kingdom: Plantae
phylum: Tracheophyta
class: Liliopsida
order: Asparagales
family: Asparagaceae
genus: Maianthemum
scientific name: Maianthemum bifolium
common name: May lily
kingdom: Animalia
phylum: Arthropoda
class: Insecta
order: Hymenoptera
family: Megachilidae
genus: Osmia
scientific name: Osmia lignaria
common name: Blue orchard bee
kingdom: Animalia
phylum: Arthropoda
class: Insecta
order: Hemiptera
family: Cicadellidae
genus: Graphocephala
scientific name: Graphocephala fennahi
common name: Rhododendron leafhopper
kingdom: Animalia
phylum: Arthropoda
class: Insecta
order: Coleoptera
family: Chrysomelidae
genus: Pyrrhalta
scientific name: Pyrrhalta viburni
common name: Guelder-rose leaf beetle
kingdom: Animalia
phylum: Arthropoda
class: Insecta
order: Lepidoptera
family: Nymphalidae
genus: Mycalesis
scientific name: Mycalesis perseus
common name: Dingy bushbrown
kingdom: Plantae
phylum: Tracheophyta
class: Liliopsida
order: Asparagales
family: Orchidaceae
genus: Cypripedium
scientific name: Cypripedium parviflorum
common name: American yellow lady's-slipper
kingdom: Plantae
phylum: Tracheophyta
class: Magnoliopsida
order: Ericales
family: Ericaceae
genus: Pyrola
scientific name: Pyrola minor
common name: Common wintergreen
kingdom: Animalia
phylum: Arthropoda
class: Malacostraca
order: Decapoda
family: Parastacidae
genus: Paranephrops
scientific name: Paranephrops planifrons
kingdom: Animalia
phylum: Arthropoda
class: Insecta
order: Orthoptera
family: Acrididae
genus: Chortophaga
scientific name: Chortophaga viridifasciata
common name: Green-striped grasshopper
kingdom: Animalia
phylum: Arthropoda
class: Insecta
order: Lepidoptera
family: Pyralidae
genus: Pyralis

**GOAL:** Give back every line of the records above word for word, in the same order.

**FULL OUTPUT:**
kingdom: Plantae
phylum: Tracheophyta
class: Liliopsida
order: Asparagales
family: Asparagaceae
genus: Maianthemum
scientific name: Maianthemum bifolium
common name: May lily
kingdom: Animalia
phylum: Arthropoda
class: Insecta
order: Hymenoptera
family: Megachilidae
genus: Osmia
scientific name: Osmia lignaria
common name: Blue orchard bee
kingdom: Animalia
phylum: Arthropoda
class: Insecta
order: Hemiptera
family: Cicadellidae
genus: Graphocephala
scientific name: Graphocephala fennahi
common name: Rhododendron leafhopper
kingdom: Animalia
phylum: Arthropoda
class: Insecta
order: Coleoptera
family: Chrysomelidae
genus: Pyrrhalta
scientific name: Pyrrhalta viburni
common name: Guelder-rose leaf beetle
kingdom: Animalia
phylum: Arthropoda
class: Insecta
order: Lepidoptera
family: Nymphalidae
genus: Mycalesis
scientific name: Mycalesis perseus
common name: Dingy bushbrown
kingdom: Plantae
phylum: Tracheophyta
class: Liliopsida
order: Asparagales
family: Orchidaceae
genus: Cypripedium
scientific name: Cypripedium parviflorum
common name: American yellow lady's-slipper
kingdom: Plantae
phylum: Tracheophyta
class: Magnoliopsida
order: Ericales
family: Ericaceae
genus: Pyrola
scientific name: Pyrola minor
common name: Common wintergreen
kingdom: Animalia
phylum: Arthropoda
class: Malacostraca
order: Decapoda
family: Parastacidae
genus: Paranephrops
scientific name: Paranephrops planifrons
kingdom: Animalia
phylum: Arthropoda
class: Insecta
order: Orthoptera
family: Acrididae
genus: Chortophaga
scientific name: Chortophaga viridifasciata
common name: Green-striped grasshopper
kingdom: Animalia
phylum: Arthropoda
class: Insecta
order: Lepidoptera
family: Pyralidae
genus: Pyralis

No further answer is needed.